** Reading text **
########################################
8.28.2012

Coconut Curry Soup...

Last night I made this soup, and completely forgot to take a picture.  Let me reassure you that it tasted amazing!  The best part is, I made it from my brain and experience, and this recipe is indeed my own.

Bon appetit!

Ashariv's Coconut Curry Soup
Serves: 4
Time: 30 min

Ingredients:

  • 2 TBSP oil (I used coconut oil, but anything would work)
  • 1 onion, diced
  • 2 TBSP curry
  • 1 TBSP
  • pinch of coriander seeds
  • 1 tsp cumin
  • 1/2 tsp salt (or to taste)

  • 1 can of tomato paste
  • 2 carrots
  • 1 can diced tomatoes
  • 1/2 carton vegetable broth (about 2 cups)

  • 1 can black beans
  • 1 can of coconut milk
  • corn (however much you want-I added about 1.5 cups worth)
########################################
** Exercise 1 **
Say whether each statement agrees with the soup recipe, answering yes or no and quoting the exact words of the recipe that decide it: (a) The recipe makes four servings. (b) The writer photographed the soup after making it. (c) The ingredient list calls for three carrots.
The entries that follow are unrelated to the soup recipe.
########################################
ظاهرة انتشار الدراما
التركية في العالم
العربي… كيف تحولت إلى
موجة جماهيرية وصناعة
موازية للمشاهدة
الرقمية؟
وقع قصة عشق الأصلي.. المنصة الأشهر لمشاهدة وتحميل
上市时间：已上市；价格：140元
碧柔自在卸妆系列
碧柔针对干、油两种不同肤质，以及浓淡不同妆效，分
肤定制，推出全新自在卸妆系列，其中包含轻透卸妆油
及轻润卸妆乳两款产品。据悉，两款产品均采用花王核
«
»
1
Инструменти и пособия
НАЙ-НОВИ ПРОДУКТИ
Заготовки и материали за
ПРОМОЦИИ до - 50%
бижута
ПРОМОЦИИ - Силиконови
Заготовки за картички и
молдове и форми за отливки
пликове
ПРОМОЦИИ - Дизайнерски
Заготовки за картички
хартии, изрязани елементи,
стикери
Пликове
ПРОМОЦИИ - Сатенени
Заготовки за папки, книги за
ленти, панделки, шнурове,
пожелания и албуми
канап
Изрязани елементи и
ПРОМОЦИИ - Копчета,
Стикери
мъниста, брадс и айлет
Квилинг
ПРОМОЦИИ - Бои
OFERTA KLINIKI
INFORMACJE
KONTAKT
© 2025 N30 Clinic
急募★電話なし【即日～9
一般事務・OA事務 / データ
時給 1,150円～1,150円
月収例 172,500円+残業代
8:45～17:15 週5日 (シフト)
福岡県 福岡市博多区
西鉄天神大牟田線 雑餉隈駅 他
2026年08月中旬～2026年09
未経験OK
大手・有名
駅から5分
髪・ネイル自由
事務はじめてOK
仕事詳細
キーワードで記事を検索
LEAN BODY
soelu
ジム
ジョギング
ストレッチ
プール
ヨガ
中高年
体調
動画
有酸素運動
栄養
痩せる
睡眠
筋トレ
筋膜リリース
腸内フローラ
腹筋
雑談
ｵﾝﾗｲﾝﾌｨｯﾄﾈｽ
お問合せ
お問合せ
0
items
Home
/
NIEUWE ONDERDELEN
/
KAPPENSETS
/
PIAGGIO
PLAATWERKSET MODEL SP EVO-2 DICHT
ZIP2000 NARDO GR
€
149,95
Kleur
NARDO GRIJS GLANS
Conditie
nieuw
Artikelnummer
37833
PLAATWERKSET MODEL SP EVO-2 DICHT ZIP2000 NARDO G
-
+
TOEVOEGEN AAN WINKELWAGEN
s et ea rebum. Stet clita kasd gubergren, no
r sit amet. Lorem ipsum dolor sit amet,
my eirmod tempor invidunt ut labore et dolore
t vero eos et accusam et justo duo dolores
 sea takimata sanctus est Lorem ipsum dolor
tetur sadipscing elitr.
########################################
** Exercise 2 **
Give the lines of the entries as a JSON list of strings, one string per line and blank lines omitted, starting with the first line of the entries and ending with the line containing "ｵﾝﾗｲﾝﾌｨｯﾄﾈｽ", both included.

** Exercise result 1 **
(a) Yes: "Serves: 4"
(b) No: "completely forgot to take a picture"
(c) No: "2 carrots"

** Exercise result 2 **
[
  "ظاهرة انتشار الدراما",
  "التركية في العالم",
  "العربي… كيف تحولت إلى",
  "موجة جماهيرية وصناعة",
  "موازية للمشاهدة",
  "الرقمية؟",
  "وقع قصة عشق الأصلي.. المنصة الأشهر لمشاهدة وتحميل",
  "上市时间：已上市；价格：140元",
  "碧柔自在卸妆系列",
  "碧柔针对干、油两种不同肤质，以及浓淡不同妆效，分",
  "肤定制，推出全新自在卸妆系列，其中包含轻透卸妆油",
  "及轻润卸妆乳两款产品。据悉，两款产品均采用花王核",
  "«",
  "»",
  "1",
  "Инструменти и пособия",
  "НАЙ-НОВИ ПРОДУКТИ",
  "Заготовки и материали за",
  "ПРОМОЦИИ до - 50%",
  "бижута",
  "ПРОМОЦИИ - Силиконови",
  "Заготовки за картички и",
  "молдове и форми за отливки",
  "пликове",
  "ПРОМОЦИИ - Дизайнерски",
  "Заготовки за картички",
  "хартии, изрязани елементи,",
  "стикери",
  "Пликове",
  "ПРОМОЦИИ - Сатенени",
  "Заготовки за папки, книги за",
  "ленти, панделки, шнурове,",
  "пожелания и албуми",
  "канап",
  "Изрязани елементи и",
  "ПРОМОЦИИ - Копчета,",
  "Стикери",
  "мъниста, брадс и айлет",
  "Квилинг",
  "ПРОМОЦИИ - Бои",
  "OFERTA KLINIKI",
  "INFORMACJE",
  "KONTAKT",
  "© 2025 N30 Clinic",
  "急募★電話なし【即日～9",
  "一般事務・OA事務 / データ",
  "時給 1,150円～1,150円",
  "月収例 172,500円+残業代",
  "8:45～17:15 週5日 (シフト)",
  "福岡県 福岡市博多区",
  "西鉄天神大牟田線 雑餉隈駅 他",
  "2026年08月中旬～2026年09",
  "未経験OK",
  "大手・有名",
  "駅から5分",
  "髪・ネイル自由",
  "事務はじめてOK",
  "仕事詳細",
  "キーワードで記事を検索",
  "LEAN BODY",
  "soelu",
  "ジム",
  "ジョギング",
  "ストレッチ",
  "プール",
  "ヨガ",
  "中高年",
  "体調",
  "動画",
  "有酸素運動",
  "栄養",
  "痩せる",
  "睡眠",
  "筋トレ",
  "筋膜リリース",
  "腸内フローラ",
  "腹筋",
  "雑談",
  "ｵﾝﾗｲﾝﾌｨｯﾄﾈｽ"
]